[Rendered images with source text]

+ + + +

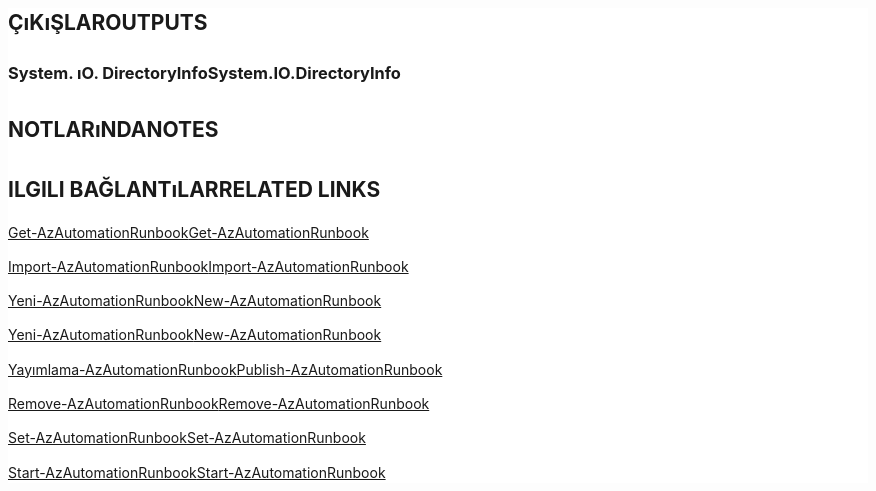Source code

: ## <span data-ttu-id="0dc96-140">ÇıKıŞLAR</span><span class="sxs-lookup"><span data-stu-id="0dc96-140">OUTPUTS</span></span>

### <span data-ttu-id="0dc96-141">System. ıO. DirectoryInfo</span><span class="sxs-lookup"><span data-stu-id="0dc96-141">System.IO.DirectoryInfo</span></span>

## <span data-ttu-id="0dc96-142">NOTLARıNDA</span><span class="sxs-lookup"><span data-stu-id="0dc96-142">NOTES</span></span>

## <span data-ttu-id="0dc96-143">ILGILI BAĞLANTıLAR</span><span class="sxs-lookup"><span data-stu-id="0dc96-143">RELATED LINKS</span></span>

[<span data-ttu-id="0dc96-144">Get-AzAutomationRunbook</span><span class="sxs-lookup"><span data-stu-id="0dc96-144">Get-AzAutomationRunbook</span></span>](./Get-AzAutomationRunbook.md)

[<span data-ttu-id="0dc96-145">Import-AzAutomationRunbook</span><span class="sxs-lookup"><span data-stu-id="0dc96-145">Import-AzAutomationRunbook</span></span>](./Import-AzAutomationRunbook.md)

[<span data-ttu-id="0dc96-146">Yeni-AzAutomationRunbook</span><span class="sxs-lookup"><span data-stu-id="0dc96-146">New-AzAutomationRunbook</span></span>](./New-AzAutomationRunbook.md)

[<span data-ttu-id="0dc96-147">Yeni-AzAutomationRunbook</span><span class="sxs-lookup"><span data-stu-id="0dc96-147">New-AzAutomationRunbook</span></span>](./New-AzAutomationRunbook.md)

[<span data-ttu-id="0dc96-148">Yayımlama-AzAutomationRunbook</span><span class="sxs-lookup"><span data-stu-id="0dc96-148">Publish-AzAutomationRunbook</span></span>](./Publish-AzAutomationRunbook.md)

[<span data-ttu-id="0dc96-149">Remove-AzAutomationRunbook</span><span class="sxs-lookup"><span data-stu-id="0dc96-149">Remove-AzAutomationRunbook</span></span>](./Remove-AzAutomationRunbook.md)

[<span data-ttu-id="0dc96-150">Set-AzAutomationRunbook</span><span class="sxs-lookup"><span data-stu-id="0dc96-150">Set-AzAutomationRunbook</span></span>](./Set-AzAutomationRunbook.md)

[<span data-ttu-id="0dc96-151">Start-AzAutomationRunbook</span><span class="sxs-lookup"><span data-stu-id="0dc96-151">Start-AzAutomationRunbook</span></span>](./Start-AzAutomationRunbook.md)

+ + + +

__Problem requirements__. Write out all the entries word for word, but skip any images.

__Task response__.
Source code

: ## <span data-ttu-id="0dc96-140">ÇıKıŞLAR</span><span class="sxs-lookup"><span data-stu-id="0dc96-140">OUTPUTS</span></span>

### <span data-ttu-id="0dc96-141">System. ıO. DirectoryInfo</span><span class="sxs-lookup"><span data-stu-id="0dc96-141">System.IO.DirectoryInfo</span></span>

## <span data-ttu-id="0dc96-142">NOTLARıNDA</span><span class="sxs-lookup"><span data-stu-id="0dc96-142">NOTES</span></span>

## <span data-ttu-id="0dc96-143">ILGILI BAĞLANTıLAR</span><span class="sxs-lookup"><span data-stu-id="0dc96-143">RELATED LINKS</span></span>

[<span data-ttu-id="0dc96-144">Get-AzAutomationRunbook</span><span class="sxs-lookup"><span data-stu-id="0dc96-144">Get-AzAutomationRunbook</span></span>](./Get-AzAutomationRunbook.md)

[<span data-ttu-id="0dc96-145">Import-AzAutomationRunbook</span><span class="sxs-lookup"><span data-stu-id="0dc96-145">Import-AzAutomationRunbook</span></span>](./Import-AzAutomationRunbook.md)

[<span data-ttu-id="0dc96-146">Yeni-AzAutomationRunbook</span><span class="sxs-lookup"><span data-stu-id="0dc96-146">New-AzAutomationRunbook</span></span>](./New-AzAutomationRunbook.md)

[<span data-ttu-id="0dc96-147">Yeni-AzAutomationRunbook</span><span class="sxs-lookup"><span data-stu-id="0dc96-147">New-AzAutomationRunbook</span></span>](./New-AzAutomationRunbook.md)

[<span data-ttu-id="0dc96-148">Yayımlama-AzAutomationRunbook</span><span class="sxs-lookup"><span data-stu-id="0dc96-148">Publish-AzAutomationRunbook</span></span>](./Publish-AzAutomationRunbook.md)

[<span data-ttu-id="0dc96-149">Remove-AzAutomationRunbook</span><span class="sxs-lookup"><span data-stu-id="0dc96-149">Remove-AzAutomationRunbook</span></span>](./Remove-AzAutomationRunbook.md)

[<span data-ttu-id="0dc96-150">Set-AzAutomationRunbook</span><span class="sxs-lookup"><span data-stu-id="0dc96-150">Set-AzAutomationRunbook</span></span>](./Set-AzAutomationRunbook.md)

[<span data-ttu-id="0dc96-151">Start-AzAutomationRunbook</span><span class="sxs-lookup"><span data-stu-id="0dc96-151">Start-AzAutomationRunbook</span></span>](./Start-AzAutomationRunbook.md)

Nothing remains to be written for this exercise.